YOUR GOAL:
Because the images are not wanted, restate every line below word for word without them.

[Dataset entries]

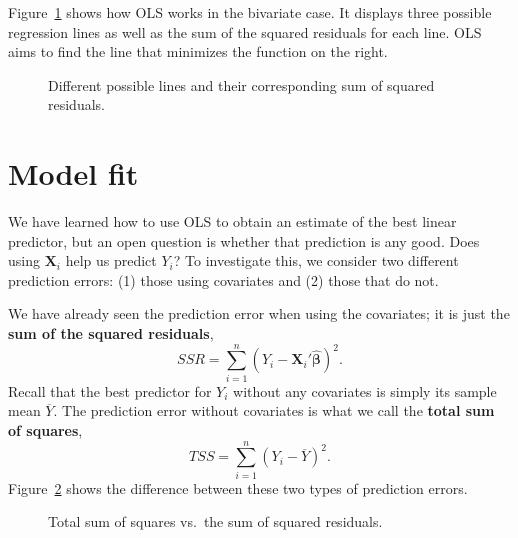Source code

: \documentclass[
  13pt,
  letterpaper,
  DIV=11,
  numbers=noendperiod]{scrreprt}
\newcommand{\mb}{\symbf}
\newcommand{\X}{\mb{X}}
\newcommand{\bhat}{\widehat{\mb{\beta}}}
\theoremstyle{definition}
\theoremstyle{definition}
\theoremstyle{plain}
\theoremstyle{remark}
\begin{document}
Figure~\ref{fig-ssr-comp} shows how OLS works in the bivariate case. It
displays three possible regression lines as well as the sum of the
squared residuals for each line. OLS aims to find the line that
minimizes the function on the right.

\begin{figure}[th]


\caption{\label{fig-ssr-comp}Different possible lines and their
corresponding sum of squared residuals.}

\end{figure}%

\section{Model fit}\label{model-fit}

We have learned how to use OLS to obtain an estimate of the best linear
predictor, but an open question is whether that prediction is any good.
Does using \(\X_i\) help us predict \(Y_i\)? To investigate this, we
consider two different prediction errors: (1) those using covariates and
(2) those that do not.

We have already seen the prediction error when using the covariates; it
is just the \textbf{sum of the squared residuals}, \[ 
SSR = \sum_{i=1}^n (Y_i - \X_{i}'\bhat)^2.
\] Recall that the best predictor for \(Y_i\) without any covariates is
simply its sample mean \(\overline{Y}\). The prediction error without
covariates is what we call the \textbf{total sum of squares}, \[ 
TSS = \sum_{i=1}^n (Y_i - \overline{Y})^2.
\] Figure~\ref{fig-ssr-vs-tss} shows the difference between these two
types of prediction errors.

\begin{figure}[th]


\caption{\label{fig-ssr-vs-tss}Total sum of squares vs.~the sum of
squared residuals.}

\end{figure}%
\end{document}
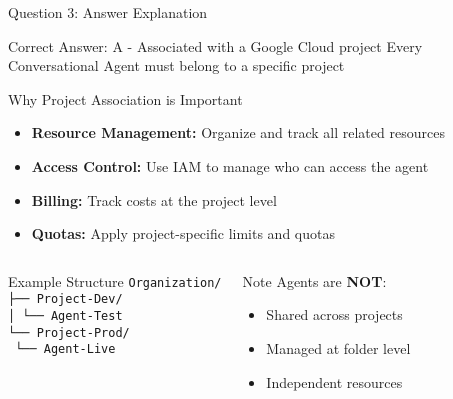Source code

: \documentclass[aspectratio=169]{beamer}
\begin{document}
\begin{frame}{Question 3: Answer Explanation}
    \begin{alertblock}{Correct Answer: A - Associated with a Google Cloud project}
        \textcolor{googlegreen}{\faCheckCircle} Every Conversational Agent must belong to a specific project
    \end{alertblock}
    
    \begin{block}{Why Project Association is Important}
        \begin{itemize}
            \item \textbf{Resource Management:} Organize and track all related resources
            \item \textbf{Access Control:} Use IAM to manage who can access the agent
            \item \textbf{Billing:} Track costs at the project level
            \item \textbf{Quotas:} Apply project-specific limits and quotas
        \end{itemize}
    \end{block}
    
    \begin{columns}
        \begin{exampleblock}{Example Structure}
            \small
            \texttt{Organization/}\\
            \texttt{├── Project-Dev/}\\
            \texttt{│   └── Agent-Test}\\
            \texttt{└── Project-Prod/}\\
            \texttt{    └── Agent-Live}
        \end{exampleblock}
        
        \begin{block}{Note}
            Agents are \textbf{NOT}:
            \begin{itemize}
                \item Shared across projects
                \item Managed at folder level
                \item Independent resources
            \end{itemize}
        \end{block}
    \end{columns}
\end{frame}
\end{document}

COMPLETED TASK:
Source code

: \documentclass[
  13pt,
  letterpaper,
  DIV=11,
  numbers=noendperiod]{scrreprt}
\newcommand{\mb}{\symbf}
\newcommand{\X}{\mb{X}}
\newcommand{\bhat}{\widehat{\mb{\beta}}}
\theoremstyle{definition}
\theoremstyle{definition}
\theoremstyle{plain}
\theoremstyle{remark}
\begin{document}
Figure~\ref{fig-ssr-comp} shows how OLS works in the bivariate case. It
displays three possible regression lines as well as the sum of the
squared residuals for each line. OLS aims to find the line that
minimizes the function on the right.

\begin{figure}[th]


\caption{\label{fig-ssr-comp}Different possible lines and their
corresponding sum of squared residuals.}

\end{figure}%

\section{Model fit}\label{model-fit}

We have learned how to use OLS to obtain an estimate of the best linear
predictor, but an open question is whether that prediction is any good.
Does using \(\X_i\) help us predict \(Y_i\)? To investigate this, we
consider two different prediction errors: (1) those using covariates and
(2) those that do not.

We have already seen the prediction error when using the covariates; it
is just the \textbf{sum of the squared residuals}, \[ 
SSR = \sum_{i=1}^n (Y_i - \X_{i}'\bhat)^2.
\] Recall that the best predictor for \(Y_i\) without any covariates is
simply its sample mean \(\overline{Y}\). The prediction error without
covariates is what we call the \textbf{total sum of squares}, \[ 
TSS = \sum_{i=1}^n (Y_i - \overline{Y})^2.
\] Figure~\ref{fig-ssr-vs-tss} shows the difference between these two
types of prediction errors.

\begin{figure}[th]


\caption{\label{fig-ssr-vs-tss}Total sum of squares vs.~the sum of
squared residuals.}

\end{figure}%
\end{document}
Source code

: \documentclass[aspectratio=169]{beamer}
\begin{document}
\begin{frame}{Question 3: Answer Explanation}
    \begin{alertblock}{Correct Answer: A - Associated with a Google Cloud project}
        \textcolor{googlegreen}{\faCheckCircle} Every Conversational Agent must belong to a specific project
    \end{alertblock}
    
    \begin{block}{Why Project Association is Important}
        \begin{itemize}
            \item \textbf{Resource Management:} Organize and track all related resources
            \item \textbf{Access Control:} Use IAM to manage who can access the agent
            \item \textbf{Billing:} Track costs at the project level
            \item \textbf{Quotas:} Apply project-specific limits and quotas
        \end{itemize}
    \end{block}
    
    \begin{columns}
        \begin{exampleblock}{Example Structure}
            \small
            \texttt{Organization/}\\
            \texttt{├── Project-Dev/}\\
            \texttt{│   └── Agent-Test}\\
            \texttt{└── Project-Prod/}\\
            \texttt{    └── Agent-Live}
        \end{exampleblock}
        
        \begin{block}{Note}
            Agents are \textbf{NOT}:
            \begin{itemize}
                \item Shared across projects
                \item Managed at folder level
                \item Independent resources
            \end{itemize}
        \end{block}
    \end{columns}
\end{frame}
\end{document}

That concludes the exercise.